O luto anda de braço dado com o apego. Enlutamo-nos, com maior ou menor severidade, sempre que perdemos alguém (ou algo) a quem (ou a que) éramos apegados. O luto é uma mescla de sentimentos pesados que emerge quando nos é subtraída uma parte significativa de nós. O apego é a pertença a alguém ou a algo. Esta pertença, quando ultrapassa o plano material e passa a revestir-se de emoção, começa a fazer parte de nós, contribuindo para o nosso bem-estar e até para a nossa identidade. Somos, para o bem e para o mal, o que temos, as pessoas que amamos (e as que odiamos), principalmente as que gravitam perto de nós, somos tudo aquilo que entra na nossa vida e na nossa história pessoal.

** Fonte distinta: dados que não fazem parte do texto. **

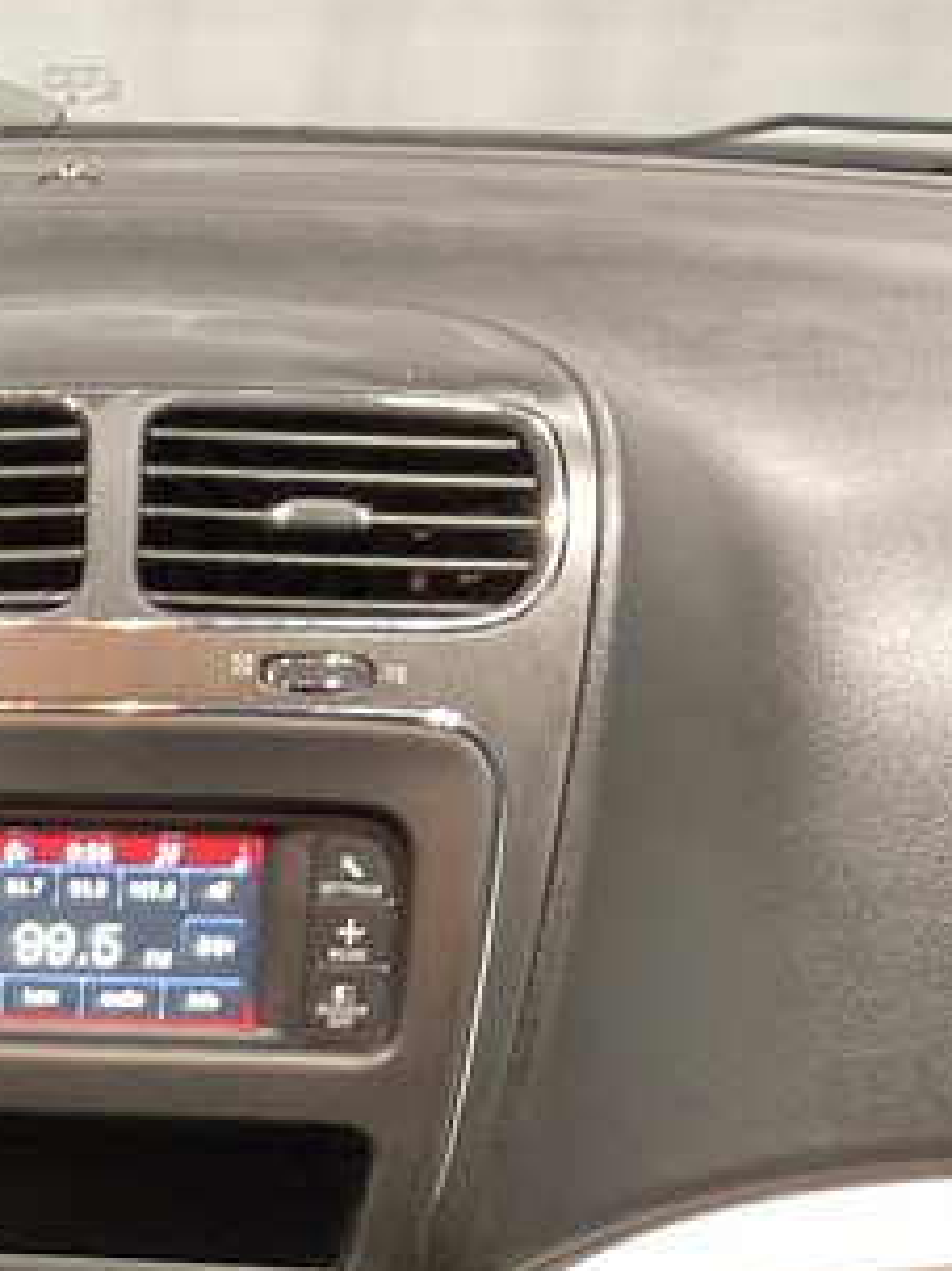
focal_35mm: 92
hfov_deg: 14.4
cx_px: -700
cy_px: 1388
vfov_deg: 20.4
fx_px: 3376
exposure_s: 1/30
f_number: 1.8
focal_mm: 3
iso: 400
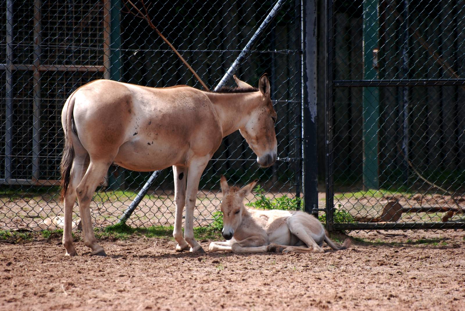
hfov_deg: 4.6
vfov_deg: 3.1
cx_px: 232
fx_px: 5819
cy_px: 156
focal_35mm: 450
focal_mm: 300
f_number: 5.6
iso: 250
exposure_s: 1/500
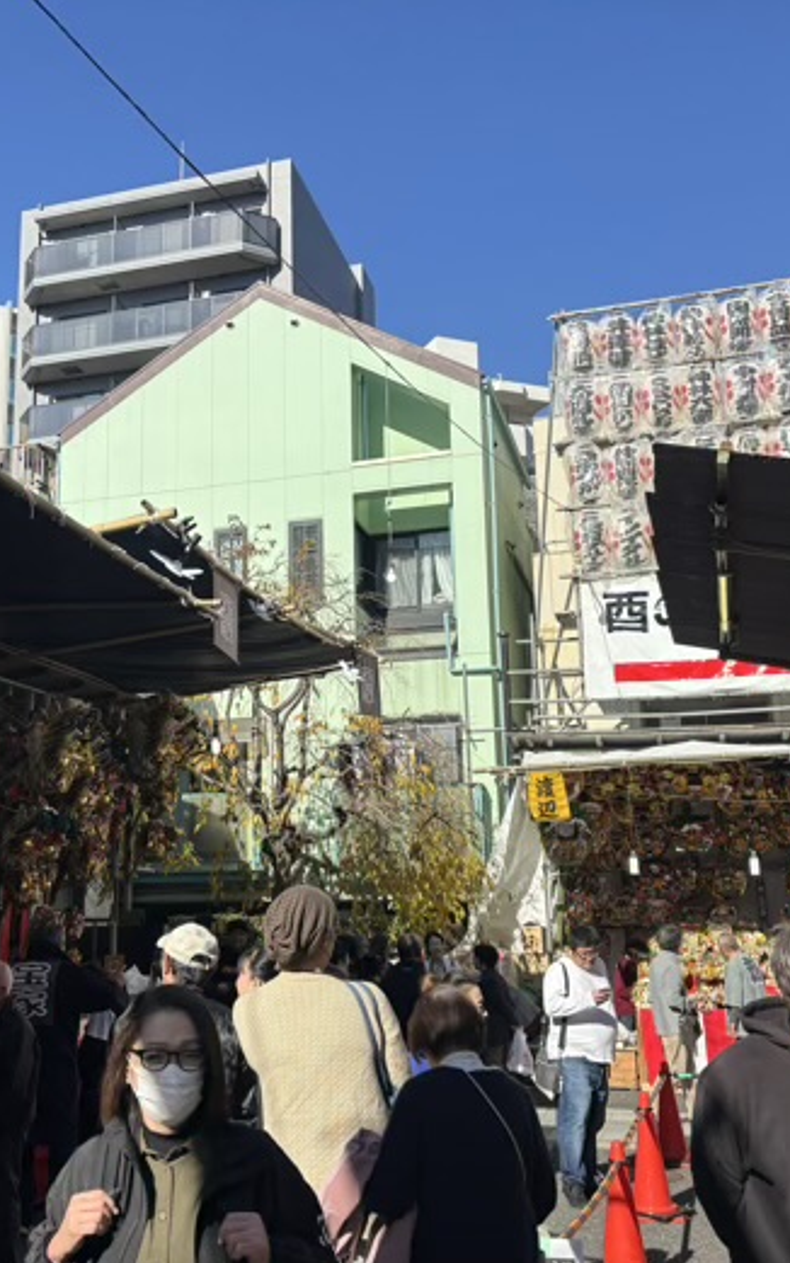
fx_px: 1274
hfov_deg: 34.2
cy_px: 634
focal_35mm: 37
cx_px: 276
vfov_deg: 52.7
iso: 50
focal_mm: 5.96
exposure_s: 1/2639
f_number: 1.6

Tenho ouvido umas vozes convictas a defenderem e a apregoarem fórmulas "ganhadoras" de felicidade que têm o desapego na sua raiz. Se bem entendo, o desapego é a capacidade de nos desligarmos das pessoas, dos objetos, dos feitos, das aquisições e do passado sem que, contudo, ponhamos de lado aquilo que por tudo isso sentimos. É conceber o mundo e as pessoas como existentes nos seus contextos e vidas sem que façam verdadeiramente parte de nós, sem que nos pertençam. É uma espécie de libertação emocional que diminui o sofrimento quando alguém nos é arrancado por morte, divórcio, separação, perda ou desaparecimento. É, numa das melhores metáforas que li, como ter um pássaro pousado na mão, que voará a qualquer momento e nós sabemos disso e aceitamo-lo.

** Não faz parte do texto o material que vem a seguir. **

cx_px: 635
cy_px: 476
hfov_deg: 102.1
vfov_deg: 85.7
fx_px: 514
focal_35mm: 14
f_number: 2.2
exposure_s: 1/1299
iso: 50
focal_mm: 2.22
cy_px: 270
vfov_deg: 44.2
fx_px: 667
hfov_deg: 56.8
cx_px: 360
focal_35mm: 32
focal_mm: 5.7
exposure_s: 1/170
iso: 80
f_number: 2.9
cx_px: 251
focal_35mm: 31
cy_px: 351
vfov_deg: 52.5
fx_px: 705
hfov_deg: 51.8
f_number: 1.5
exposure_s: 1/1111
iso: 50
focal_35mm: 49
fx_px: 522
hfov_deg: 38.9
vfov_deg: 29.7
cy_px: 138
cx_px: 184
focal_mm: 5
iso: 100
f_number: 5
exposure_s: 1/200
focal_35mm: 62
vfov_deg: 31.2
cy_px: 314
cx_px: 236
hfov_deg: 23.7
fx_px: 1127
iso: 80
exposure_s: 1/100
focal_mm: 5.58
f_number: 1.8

Este conceito parece-me válido em situações nas quais não há alternativa, como por exemplo, quando o povo tibetano começou a ser atrozmente perseguido e massacrado pela tirania imperialista chinesa de meados do século passado. Parece-me igualmente válido para quem aprecie uma boa teoria e queira para si uma vida de emoções moderadas. E julgo ser particularmente útil para todos os que procurem soluções místicas para o sofrimento.
Do meu ponto de vista, o desapego tem na sua essência uma existência contaminada pelo medo: medo de perder, de sofrer, de não controlar as emoções, de ficar dependente dos sentimentos... Como convivem os desapegados com a vida, com os prazeres da vida, com o outro lado do apego? Moderadamente, também?

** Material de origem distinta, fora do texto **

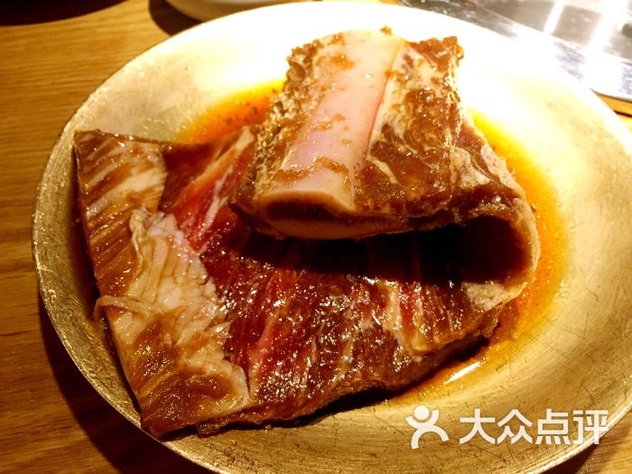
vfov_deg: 48.2
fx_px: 529
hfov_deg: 61.7
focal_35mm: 29
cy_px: 237
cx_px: 316
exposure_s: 1/10
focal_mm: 4.15
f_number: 2.2
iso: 100
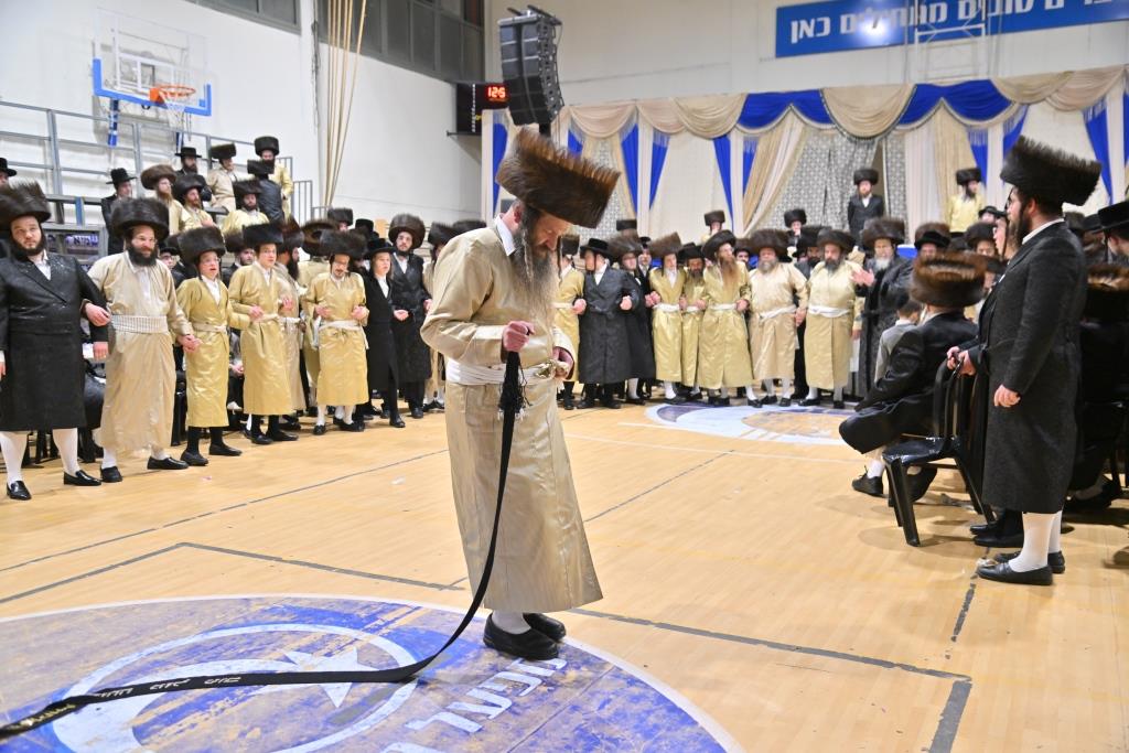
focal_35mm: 31
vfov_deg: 42.3
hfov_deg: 60.3
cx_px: 564
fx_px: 972
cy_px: 376
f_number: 4
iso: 1000
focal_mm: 31
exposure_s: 1/160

A vida vai tendo, em maior ou menor grau, aqui e ali, agora ou mais tarde, estes dois lados: o prazer e o sofrimento. Um sem o outro não têm definição. Por muito que custe, o luto faz parte dela: estamos sempre sujeitos a perder alguém ou algo. E nem sempre é para dar lugar a uma reposição ou a uma melhoria. Simplesmente perdemos. Mas a vida tem também todo o outro lado, o do amor, da proximidade, da boa gargalhada, da intensidade, da entrega absoluta ao outro, voluntária, para dar e receber.
Não há fórmulas e cada um escolhe a postura que melhor lhe serve: o desapego é um conceito interessante, mas não, obrigado!